Exercise details:
Your answer should hold exactly the lines from the one with "Identify the document" through the final line of the data below, reproduced as written.
Source information Start Marker
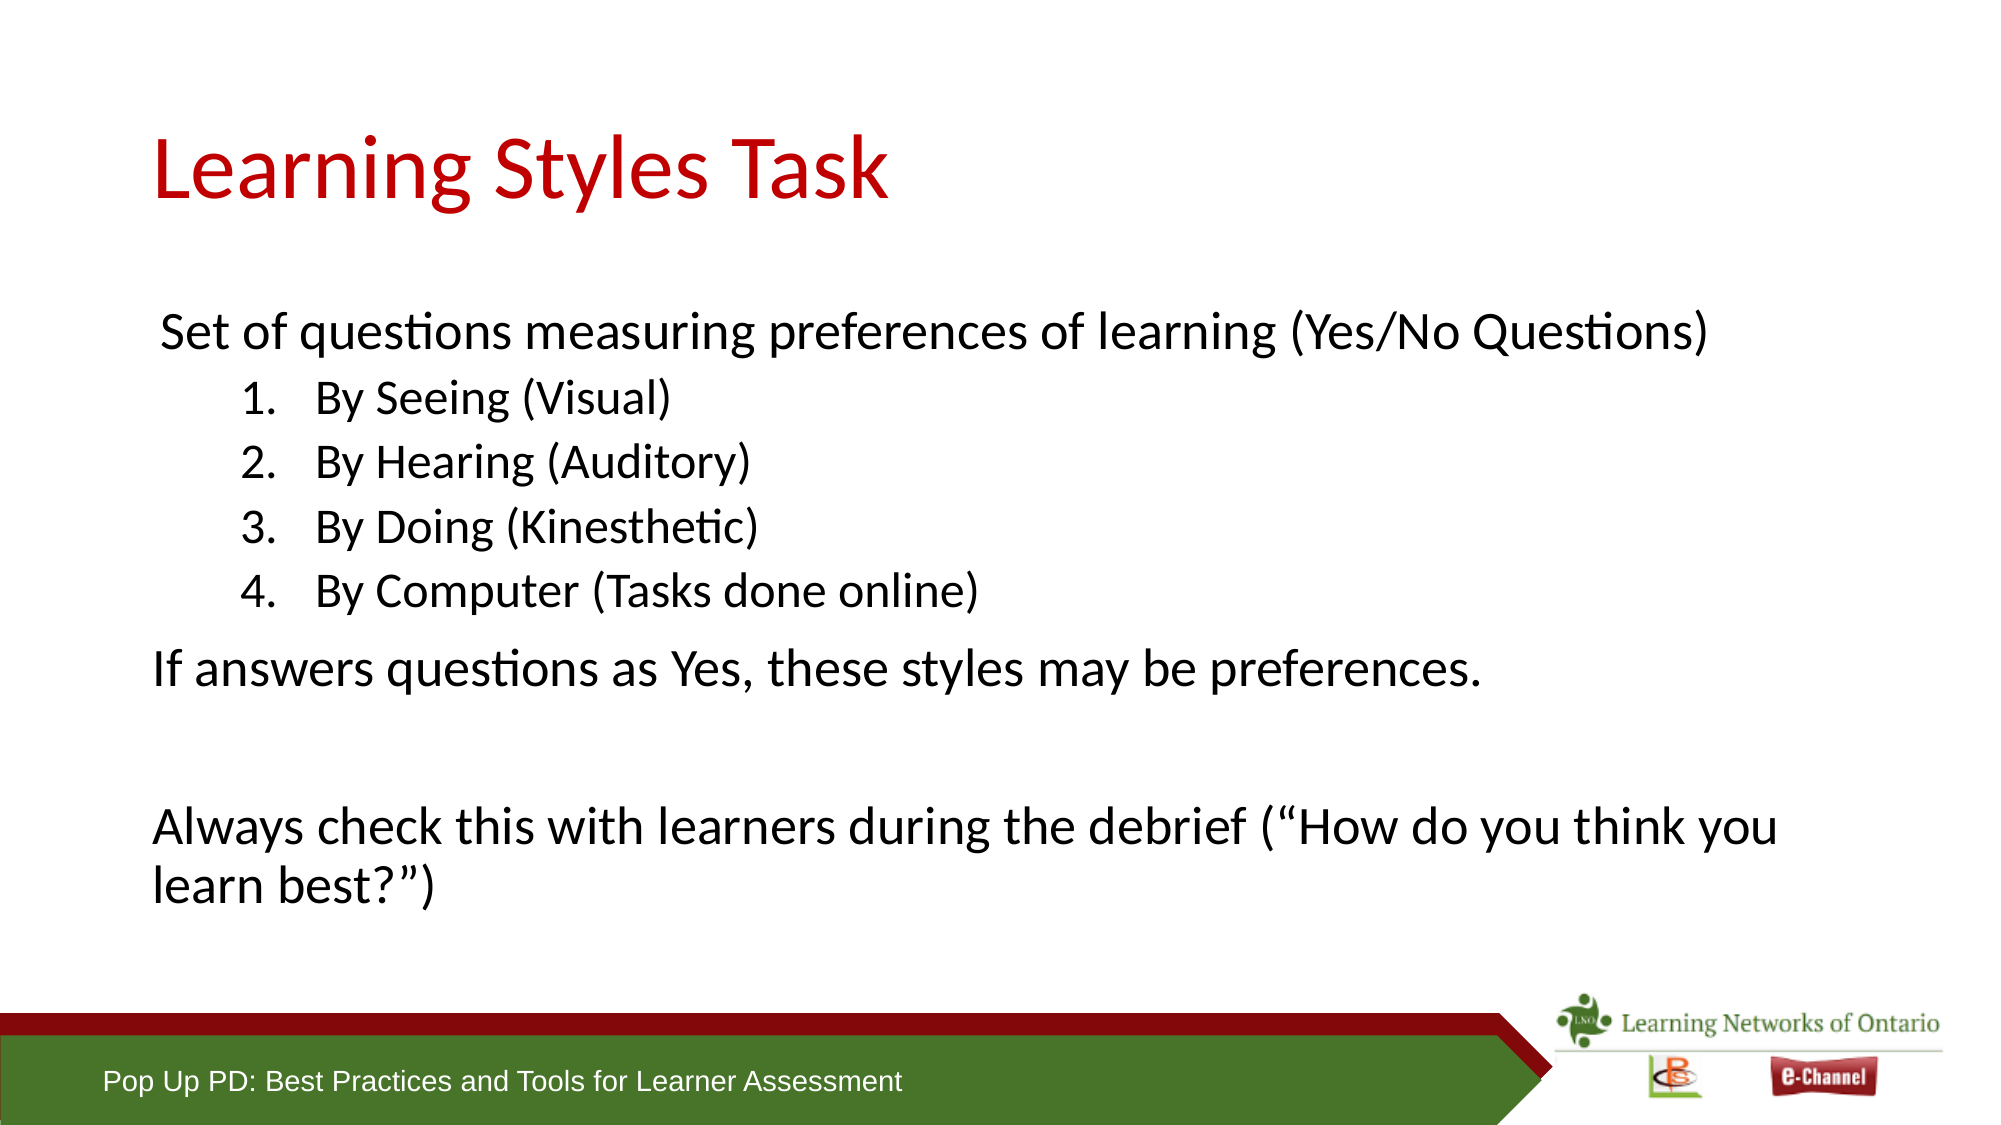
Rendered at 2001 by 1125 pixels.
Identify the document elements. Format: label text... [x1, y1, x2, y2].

list Set of questions measuring preferences of learning (Yes/No Questions) By Seeing (Visual) By Hearing (Auditory) By Doing (Kinesthetic) By Computer (Tasks done online) If answers questions as Yes, these styles may be preferences. Always check this with learners during the debrief (“How do you think you learn best?”) [137, 294, 1828, 1009]
title Learning Styles Task [137, 59, 1863, 278]
picture [1488, 988, 1962, 1104]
Source information End Marker
Result:
Identify the document elements. Format: label text... [x1, y1, x2, y2].

list Set of questions measuring preferences of learning (Yes/No Questions) By Seeing (Visual) By Hearing (Auditory) By Doing (Kinesthetic) By Computer (Tasks done online) If answers questions as Yes, these styles may be preferences. Always check this with learners during the debrief (“How do you think you learn best?”) [137, 294, 1828, 1009]
title Learning Styles Task [137, 59, 1863, 278]
picture [1488, 988, 1962, 1104]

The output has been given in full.